Reducing dependency on non-EU countries

Currently, the EU relies heavily on a few countries for its critical raw material supply. For example, China supplies 100% of the EU’s heavy rare earth elements, Türkiye provides 98% of the EU’s boron, and South Africa supplies 71% of the EU’s platinum. To address this dependency, the European Commission plans to identify and expedite strategic projects that significantly enhance supply security by December 2024, offering them faster permitting and improved access to finance.

Addressing the financing gap

Despite the positive steps, financing for mining projects remains a challenge. Greek MEP Anna-Michelle Asimakopoulou described the CRMA as “an important first step” but highlighted the need for greater incentives for private sector investment. Kerstin Jorna, the European Commission’s director-general for internal market, industry, entrepreneurship, and small and medium-sized enterprises, noted the “big manipulation” in the nickel market and emphasized the CRMA’s potential for joint demand aggregation and joint raw material purchasing, similar to the system for natural gas.

Aligning with the Net Zero Industry Act

The CRMA aligns closely with the Net Zero Industry Act (NZIA), adopted by the European Parliament in April 2024, which aims to increase the production of net-zero technologies within the EU. The NZIA sets a target for Europe to produce 40% of its annual net-zero technology deployment needs by 2030 and to capture 15% of the global market value for these technologies. It also simplifies permitting processes for strategic projects, setting a maximum timeline of 12 months for facilities with a production output of 1 GW or more, and nine months for smaller projects.

The NZIA underscores the need for substantial solar manufacturing capacity, targeting at least 30 GW of operational solar manufacturing across the full photovoltaic (PV) value chain by 2030. Currently, the EU imports 97% of its solar panels from China, and the NZIA aims to change this by supporting domestic production and massive deployment of rooftop solar energy.

Bridging the funding gap

Funding for these initiatives is critical. The NZIA outlines various EU funding programs such as the Recovery and Resilience Facility, InvestEU, cohesion policy programs, and the Innovation Fund. For instance, the Innovation Fund has allocated €400 million over two years for new solar manufacturing projects. Enel Green Power’s “3Sun” factory in Sicily received a €560 million financial package to expand its solar production capacity from 200 MW to 3 GW by the end of 2024, becoming Europe’s largest solar factory. This funding was supported by a consortium of Italian banks and backed by the European Investment Bank.

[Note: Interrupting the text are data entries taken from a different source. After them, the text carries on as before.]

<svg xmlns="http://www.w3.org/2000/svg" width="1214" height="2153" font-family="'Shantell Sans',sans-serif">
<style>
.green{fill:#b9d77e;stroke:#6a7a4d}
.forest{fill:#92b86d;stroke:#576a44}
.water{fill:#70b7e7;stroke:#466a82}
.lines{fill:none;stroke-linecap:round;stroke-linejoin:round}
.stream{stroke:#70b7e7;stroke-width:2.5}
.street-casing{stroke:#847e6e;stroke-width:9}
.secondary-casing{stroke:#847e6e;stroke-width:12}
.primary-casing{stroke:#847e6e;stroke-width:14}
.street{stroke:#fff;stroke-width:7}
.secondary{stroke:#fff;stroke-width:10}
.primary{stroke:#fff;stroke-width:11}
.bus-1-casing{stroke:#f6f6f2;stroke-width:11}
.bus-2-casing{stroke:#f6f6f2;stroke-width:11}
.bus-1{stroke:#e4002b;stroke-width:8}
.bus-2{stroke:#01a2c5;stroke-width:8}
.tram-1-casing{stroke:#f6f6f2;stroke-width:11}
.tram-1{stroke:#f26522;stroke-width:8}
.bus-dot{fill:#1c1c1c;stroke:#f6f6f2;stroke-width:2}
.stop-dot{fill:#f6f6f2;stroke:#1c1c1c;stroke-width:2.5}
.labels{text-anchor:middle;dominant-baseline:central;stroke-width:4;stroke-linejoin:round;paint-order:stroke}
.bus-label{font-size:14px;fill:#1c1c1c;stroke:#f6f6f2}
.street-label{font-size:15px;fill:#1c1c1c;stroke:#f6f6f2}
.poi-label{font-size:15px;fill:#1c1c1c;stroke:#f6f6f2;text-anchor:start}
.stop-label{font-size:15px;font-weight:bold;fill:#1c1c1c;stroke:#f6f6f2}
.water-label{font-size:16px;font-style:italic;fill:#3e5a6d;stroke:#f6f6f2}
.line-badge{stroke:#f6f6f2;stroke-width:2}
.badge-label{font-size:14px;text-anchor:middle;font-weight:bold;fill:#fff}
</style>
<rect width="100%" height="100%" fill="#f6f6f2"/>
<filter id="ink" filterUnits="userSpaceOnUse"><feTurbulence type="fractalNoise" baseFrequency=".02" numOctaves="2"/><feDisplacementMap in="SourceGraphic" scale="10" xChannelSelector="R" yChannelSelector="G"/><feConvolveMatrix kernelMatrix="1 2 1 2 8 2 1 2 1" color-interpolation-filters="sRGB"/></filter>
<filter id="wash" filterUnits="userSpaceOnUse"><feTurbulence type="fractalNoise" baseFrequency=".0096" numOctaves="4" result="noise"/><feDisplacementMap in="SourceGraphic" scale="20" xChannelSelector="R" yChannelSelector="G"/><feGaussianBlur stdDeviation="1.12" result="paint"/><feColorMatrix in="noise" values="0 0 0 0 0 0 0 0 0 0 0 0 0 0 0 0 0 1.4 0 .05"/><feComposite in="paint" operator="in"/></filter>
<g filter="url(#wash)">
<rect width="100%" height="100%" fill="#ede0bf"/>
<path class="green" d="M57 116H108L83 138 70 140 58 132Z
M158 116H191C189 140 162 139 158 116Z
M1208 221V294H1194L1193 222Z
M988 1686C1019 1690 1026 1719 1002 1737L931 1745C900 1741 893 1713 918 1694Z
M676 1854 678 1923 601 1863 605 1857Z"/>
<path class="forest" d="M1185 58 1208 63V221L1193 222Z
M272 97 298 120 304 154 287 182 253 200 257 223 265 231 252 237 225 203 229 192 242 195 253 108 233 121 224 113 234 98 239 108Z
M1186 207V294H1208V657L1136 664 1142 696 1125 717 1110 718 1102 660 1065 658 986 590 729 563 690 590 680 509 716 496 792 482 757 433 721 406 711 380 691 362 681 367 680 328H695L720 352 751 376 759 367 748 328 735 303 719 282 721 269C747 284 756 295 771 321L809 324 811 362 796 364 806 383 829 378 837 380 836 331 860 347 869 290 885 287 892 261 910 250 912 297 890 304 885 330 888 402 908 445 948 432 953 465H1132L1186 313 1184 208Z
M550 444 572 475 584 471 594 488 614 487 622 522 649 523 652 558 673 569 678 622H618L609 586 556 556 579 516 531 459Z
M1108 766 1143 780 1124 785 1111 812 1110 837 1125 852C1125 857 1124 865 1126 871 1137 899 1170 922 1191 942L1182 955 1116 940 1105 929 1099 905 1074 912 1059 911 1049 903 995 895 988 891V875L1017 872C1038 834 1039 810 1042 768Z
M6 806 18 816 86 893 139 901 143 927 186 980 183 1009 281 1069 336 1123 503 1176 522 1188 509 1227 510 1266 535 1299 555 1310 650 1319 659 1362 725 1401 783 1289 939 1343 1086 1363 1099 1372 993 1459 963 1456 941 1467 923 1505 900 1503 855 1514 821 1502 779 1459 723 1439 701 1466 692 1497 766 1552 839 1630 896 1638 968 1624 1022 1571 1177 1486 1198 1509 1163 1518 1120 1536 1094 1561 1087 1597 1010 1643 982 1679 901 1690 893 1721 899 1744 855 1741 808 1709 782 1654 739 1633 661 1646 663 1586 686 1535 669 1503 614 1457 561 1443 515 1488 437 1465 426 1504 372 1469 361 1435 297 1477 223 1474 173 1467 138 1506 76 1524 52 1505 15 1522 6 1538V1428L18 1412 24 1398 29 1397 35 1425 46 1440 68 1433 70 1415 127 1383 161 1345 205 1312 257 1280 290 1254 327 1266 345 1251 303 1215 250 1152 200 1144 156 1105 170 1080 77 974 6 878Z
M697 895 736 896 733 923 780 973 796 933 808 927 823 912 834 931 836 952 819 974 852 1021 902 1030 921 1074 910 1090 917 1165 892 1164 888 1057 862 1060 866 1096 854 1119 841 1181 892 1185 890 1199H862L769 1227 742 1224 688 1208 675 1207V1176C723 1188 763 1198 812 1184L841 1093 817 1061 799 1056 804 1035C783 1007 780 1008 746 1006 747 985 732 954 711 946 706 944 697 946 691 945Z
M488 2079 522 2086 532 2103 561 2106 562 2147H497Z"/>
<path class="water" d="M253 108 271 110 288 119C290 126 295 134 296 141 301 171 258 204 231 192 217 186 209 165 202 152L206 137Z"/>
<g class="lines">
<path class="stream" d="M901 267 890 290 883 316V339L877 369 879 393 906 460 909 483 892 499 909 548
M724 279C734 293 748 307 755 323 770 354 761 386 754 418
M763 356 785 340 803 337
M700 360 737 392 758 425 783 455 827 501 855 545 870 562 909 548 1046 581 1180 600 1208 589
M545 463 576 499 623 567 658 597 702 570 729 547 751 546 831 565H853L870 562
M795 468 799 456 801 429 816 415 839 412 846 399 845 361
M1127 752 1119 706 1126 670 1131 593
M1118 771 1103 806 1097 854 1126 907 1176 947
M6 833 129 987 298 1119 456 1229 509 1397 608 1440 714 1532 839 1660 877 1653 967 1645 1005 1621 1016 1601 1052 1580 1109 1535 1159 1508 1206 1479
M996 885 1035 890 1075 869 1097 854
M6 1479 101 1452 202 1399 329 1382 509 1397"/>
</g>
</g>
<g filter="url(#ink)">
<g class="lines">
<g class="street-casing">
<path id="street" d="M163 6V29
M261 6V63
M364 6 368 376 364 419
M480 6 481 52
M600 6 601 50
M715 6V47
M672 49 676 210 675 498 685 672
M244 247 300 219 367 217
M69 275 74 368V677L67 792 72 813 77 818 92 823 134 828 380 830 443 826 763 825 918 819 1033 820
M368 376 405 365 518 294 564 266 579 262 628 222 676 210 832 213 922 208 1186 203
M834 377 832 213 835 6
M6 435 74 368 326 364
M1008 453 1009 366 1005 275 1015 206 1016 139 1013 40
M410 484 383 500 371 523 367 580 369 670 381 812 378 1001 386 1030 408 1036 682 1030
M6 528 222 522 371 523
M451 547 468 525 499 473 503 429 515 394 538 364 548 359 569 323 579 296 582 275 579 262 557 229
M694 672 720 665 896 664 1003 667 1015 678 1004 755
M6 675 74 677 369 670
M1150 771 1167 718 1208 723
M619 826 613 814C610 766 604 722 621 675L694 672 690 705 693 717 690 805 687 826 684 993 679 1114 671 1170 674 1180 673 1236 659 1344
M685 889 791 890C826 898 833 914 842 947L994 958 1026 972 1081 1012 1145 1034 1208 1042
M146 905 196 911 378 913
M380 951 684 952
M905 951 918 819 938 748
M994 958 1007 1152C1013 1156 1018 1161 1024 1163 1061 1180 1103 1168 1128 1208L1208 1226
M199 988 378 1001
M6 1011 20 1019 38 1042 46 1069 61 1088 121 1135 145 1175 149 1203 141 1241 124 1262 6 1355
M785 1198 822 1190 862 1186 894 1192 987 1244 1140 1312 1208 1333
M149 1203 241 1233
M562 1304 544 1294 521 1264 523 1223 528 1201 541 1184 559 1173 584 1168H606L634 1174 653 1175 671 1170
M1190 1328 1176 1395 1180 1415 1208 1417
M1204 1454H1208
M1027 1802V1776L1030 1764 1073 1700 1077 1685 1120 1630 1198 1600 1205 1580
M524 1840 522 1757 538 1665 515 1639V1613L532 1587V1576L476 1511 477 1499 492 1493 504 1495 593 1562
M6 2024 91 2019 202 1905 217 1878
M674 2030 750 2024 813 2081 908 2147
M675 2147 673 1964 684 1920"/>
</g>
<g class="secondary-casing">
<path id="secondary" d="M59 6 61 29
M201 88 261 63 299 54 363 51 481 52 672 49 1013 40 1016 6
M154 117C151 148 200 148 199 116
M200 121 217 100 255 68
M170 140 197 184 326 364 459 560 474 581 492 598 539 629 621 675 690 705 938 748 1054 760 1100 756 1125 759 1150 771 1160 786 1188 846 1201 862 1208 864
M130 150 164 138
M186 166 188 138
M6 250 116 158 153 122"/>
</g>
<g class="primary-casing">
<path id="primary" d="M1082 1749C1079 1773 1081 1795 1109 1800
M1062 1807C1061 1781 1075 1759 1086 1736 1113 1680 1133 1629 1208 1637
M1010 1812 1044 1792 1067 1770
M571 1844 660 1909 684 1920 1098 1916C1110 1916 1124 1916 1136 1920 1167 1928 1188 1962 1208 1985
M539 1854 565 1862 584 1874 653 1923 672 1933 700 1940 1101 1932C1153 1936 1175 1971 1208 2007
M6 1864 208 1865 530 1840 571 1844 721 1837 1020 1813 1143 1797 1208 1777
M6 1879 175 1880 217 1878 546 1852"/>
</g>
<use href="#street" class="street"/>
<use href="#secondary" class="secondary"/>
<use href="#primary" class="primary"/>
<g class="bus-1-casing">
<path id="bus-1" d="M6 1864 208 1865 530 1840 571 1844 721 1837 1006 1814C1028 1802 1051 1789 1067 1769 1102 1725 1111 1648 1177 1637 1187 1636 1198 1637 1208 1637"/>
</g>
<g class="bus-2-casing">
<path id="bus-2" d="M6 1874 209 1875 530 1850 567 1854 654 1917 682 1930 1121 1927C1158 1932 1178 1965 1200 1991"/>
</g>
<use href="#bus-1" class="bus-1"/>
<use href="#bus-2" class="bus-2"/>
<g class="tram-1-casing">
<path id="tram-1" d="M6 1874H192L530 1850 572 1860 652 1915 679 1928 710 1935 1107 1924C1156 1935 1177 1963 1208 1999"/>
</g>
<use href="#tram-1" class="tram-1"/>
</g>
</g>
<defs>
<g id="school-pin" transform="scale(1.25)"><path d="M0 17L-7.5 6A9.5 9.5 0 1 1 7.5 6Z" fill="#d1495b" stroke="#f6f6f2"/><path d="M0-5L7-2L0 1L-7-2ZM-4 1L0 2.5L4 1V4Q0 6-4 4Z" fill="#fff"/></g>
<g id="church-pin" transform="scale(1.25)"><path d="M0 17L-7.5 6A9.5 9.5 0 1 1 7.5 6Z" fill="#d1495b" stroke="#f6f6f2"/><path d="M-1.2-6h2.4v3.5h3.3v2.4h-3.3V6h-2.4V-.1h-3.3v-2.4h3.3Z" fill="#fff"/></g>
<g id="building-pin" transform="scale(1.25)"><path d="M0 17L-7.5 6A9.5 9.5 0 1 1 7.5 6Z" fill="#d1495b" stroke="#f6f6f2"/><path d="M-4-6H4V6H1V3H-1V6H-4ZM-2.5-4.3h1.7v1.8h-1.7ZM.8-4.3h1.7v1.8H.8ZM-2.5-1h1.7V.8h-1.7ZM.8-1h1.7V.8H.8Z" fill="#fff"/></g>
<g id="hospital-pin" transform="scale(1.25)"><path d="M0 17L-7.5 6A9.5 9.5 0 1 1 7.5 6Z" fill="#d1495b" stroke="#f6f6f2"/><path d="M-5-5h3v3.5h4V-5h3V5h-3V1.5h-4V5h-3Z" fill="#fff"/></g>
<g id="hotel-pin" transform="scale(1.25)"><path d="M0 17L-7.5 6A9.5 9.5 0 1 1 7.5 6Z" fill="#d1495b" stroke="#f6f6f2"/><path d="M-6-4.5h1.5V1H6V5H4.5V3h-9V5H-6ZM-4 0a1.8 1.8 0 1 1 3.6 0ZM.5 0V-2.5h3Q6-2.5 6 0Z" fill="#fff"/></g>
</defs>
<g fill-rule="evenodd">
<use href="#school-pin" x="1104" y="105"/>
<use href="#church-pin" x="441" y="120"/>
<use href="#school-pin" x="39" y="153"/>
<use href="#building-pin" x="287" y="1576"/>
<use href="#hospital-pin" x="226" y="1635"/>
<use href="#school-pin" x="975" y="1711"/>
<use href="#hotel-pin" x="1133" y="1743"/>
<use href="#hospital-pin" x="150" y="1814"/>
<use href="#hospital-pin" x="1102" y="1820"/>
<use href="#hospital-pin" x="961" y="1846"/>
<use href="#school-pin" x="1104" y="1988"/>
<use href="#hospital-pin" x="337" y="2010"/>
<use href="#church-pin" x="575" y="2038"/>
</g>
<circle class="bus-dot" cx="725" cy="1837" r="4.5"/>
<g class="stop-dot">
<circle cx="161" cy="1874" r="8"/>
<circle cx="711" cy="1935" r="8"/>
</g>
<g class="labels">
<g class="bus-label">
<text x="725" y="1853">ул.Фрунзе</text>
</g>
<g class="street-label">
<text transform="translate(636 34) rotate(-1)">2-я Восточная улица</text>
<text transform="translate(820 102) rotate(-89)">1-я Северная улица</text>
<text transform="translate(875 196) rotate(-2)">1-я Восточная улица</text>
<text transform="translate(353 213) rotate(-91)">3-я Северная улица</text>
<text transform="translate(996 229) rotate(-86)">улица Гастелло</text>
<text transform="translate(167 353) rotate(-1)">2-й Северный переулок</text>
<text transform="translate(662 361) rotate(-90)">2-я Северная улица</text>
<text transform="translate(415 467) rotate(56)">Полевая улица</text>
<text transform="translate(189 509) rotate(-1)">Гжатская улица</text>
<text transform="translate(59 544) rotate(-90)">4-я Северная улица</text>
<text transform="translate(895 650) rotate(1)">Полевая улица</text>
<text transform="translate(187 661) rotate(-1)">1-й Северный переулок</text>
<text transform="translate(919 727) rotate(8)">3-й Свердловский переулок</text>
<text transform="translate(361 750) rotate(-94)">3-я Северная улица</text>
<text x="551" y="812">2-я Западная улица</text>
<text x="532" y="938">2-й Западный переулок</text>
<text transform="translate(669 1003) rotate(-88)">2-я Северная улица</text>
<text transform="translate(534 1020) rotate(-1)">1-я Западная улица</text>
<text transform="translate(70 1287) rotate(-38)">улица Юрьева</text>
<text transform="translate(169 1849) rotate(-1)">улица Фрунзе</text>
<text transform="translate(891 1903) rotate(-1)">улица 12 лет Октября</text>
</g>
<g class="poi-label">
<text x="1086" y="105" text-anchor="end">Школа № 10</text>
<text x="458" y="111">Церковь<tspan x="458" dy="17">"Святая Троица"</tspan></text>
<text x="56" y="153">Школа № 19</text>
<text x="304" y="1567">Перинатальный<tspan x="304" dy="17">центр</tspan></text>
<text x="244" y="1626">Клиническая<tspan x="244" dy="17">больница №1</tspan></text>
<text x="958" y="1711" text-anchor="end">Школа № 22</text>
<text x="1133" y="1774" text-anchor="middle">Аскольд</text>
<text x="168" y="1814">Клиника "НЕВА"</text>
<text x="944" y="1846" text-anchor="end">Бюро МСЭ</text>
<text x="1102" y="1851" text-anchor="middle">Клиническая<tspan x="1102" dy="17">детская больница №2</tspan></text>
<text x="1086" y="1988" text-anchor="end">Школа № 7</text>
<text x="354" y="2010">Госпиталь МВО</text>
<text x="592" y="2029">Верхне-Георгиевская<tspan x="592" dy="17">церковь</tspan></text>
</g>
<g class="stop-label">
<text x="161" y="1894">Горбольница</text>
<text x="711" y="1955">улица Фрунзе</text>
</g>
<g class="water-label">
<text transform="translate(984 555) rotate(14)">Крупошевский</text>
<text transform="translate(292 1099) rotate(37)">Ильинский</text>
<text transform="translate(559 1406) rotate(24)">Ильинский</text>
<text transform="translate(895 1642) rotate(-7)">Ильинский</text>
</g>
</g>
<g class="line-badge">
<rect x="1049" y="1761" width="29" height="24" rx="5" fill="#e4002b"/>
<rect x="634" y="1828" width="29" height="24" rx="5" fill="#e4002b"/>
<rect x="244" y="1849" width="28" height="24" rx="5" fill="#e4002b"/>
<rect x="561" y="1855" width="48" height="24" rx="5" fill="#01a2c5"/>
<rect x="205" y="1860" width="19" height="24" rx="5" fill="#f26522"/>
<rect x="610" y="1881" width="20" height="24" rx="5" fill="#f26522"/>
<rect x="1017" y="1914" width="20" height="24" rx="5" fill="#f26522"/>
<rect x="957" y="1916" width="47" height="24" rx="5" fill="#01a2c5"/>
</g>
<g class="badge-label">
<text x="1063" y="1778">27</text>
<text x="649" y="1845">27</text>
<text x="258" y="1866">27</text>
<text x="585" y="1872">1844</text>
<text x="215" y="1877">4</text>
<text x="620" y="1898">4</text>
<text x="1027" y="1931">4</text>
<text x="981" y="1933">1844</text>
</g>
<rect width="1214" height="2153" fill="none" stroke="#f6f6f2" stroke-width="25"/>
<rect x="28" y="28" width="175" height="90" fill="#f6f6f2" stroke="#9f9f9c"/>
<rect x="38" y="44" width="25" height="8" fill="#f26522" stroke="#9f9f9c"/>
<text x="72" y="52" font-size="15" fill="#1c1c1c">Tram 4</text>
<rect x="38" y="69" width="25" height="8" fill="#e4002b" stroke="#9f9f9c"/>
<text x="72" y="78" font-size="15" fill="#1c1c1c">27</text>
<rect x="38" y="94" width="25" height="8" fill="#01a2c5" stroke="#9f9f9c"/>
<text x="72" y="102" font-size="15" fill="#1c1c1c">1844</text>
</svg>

However, industry experts argue that the current funding is insufficient compared to the massive investments needed to scale up mining and green technology production in Europe. Louise van Schaik, head of unit at the Clingendael Institute, remarked that the NZIA and CRMA are less effective compared to the US Inflation Reduction Act due to the EU’s limitations in using tax incentives and reliance on member state subsidies.

The way forward

Achieving the ambitious targets set by the CRMA and NZIA will be challenging. Public opposition to new mining projects and the EU’s lack of mining expertise could impede progress. Nonetheless, partnerships with countries like Kazakhstan, Canada and Chile mark a positive step towards securing raw material supplies.

In a speech at the College of Europe, Fatih Birol, executive director of the International Energy Agency, highlighted the need for stronger policies to reduce reliance on Chinese solar panels and support the European solar industry. He emphasized that consistent policies are essential to avoid missed opportunities and to secure a sustainable and autonomous future for Europe.

The CRMA and NZIA represent crucial steps towards achieving a resilient and self-sufficient European economy, capable of meeting the demands of a green and digital future while mitigating geopolitical risks.